▸ Instruction: Return the records word for word. Pictures do not belong in the copy.

▸ Supplied records:
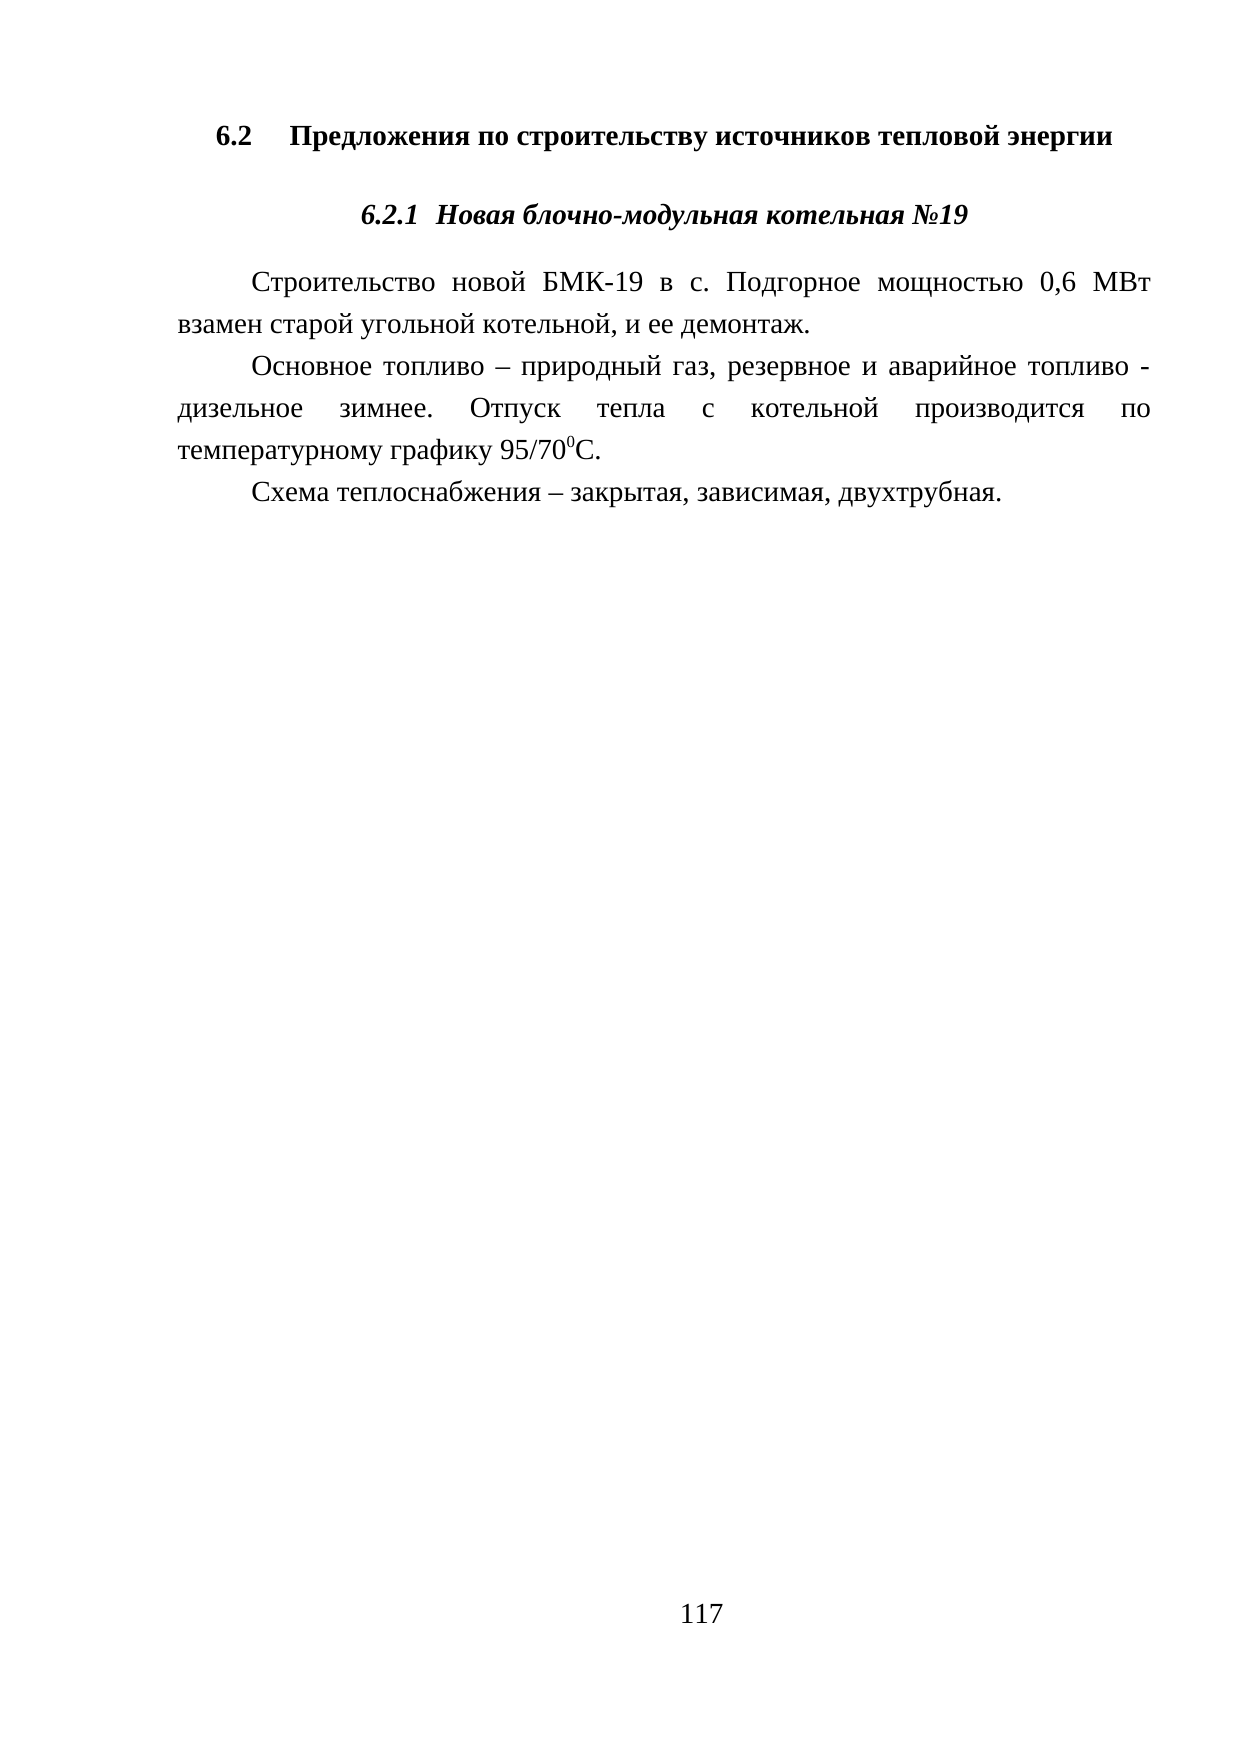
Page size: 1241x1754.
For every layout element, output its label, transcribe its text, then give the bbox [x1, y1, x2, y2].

text Строительство новой БМК-19 в с. Подгорное мощностью 0,6 МВт взамен старой угольной котельной, и ее демонтаж. [177, 264, 1152, 340]
text Схема теплоснабжения – закрытая, зависимая, двухтрубная. [177, 474, 1152, 507]
text Основное топливо – природный газ, резервное и аварийное топливо - дизельное зимнее. Отпуск тепла с котельной производится по температурному графику 95/700С. [177, 348, 1152, 465]
subtitle Предложения по строительству источников тепловой энергии [177, 118, 1152, 152]
subtitle Новая блочно-модульная котельная №19 [177, 197, 1152, 231]
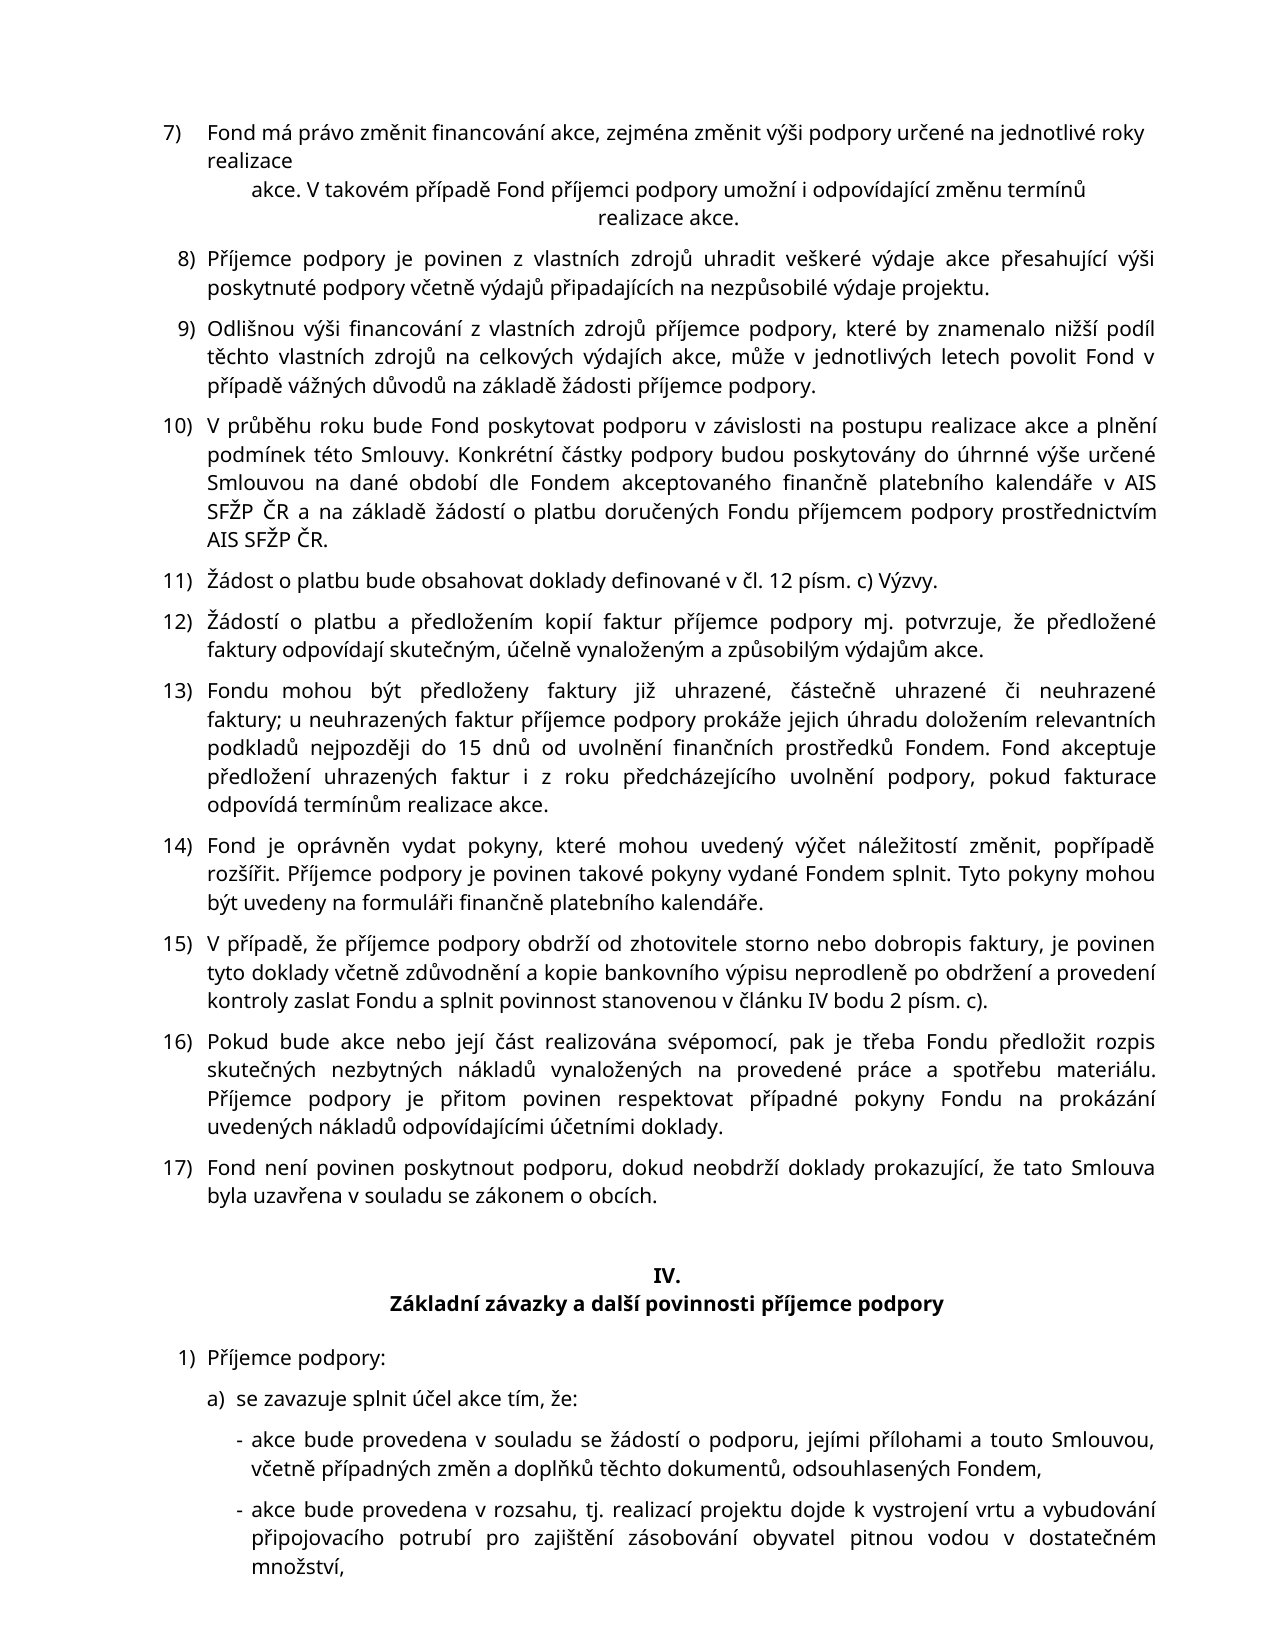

▸ Task result:
Page size: 1241x1754.
For every layout element, output its label, transcribe its text, then give the bbox [x1, y1, x2, y2].

text Строительство новой БМК-19 в с. Подгорное мощностью 0,6 МВт взамен старой угольной котельной, и ее демонтаж. [177, 264, 1152, 340]
text Схема теплоснабжения – закрытая, зависимая, двухтрубная. [177, 474, 1152, 507]
text Основное топливо – природный газ, резервное и аварийное топливо - дизельное зимнее. Отпуск тепла с котельной производится по температурному графику 95/700С. [177, 348, 1152, 465]
subtitle Предложения по строительству источников тепловой энергии [177, 118, 1152, 152]
subtitle Новая блочно-модульная котельная №19 [177, 197, 1152, 231]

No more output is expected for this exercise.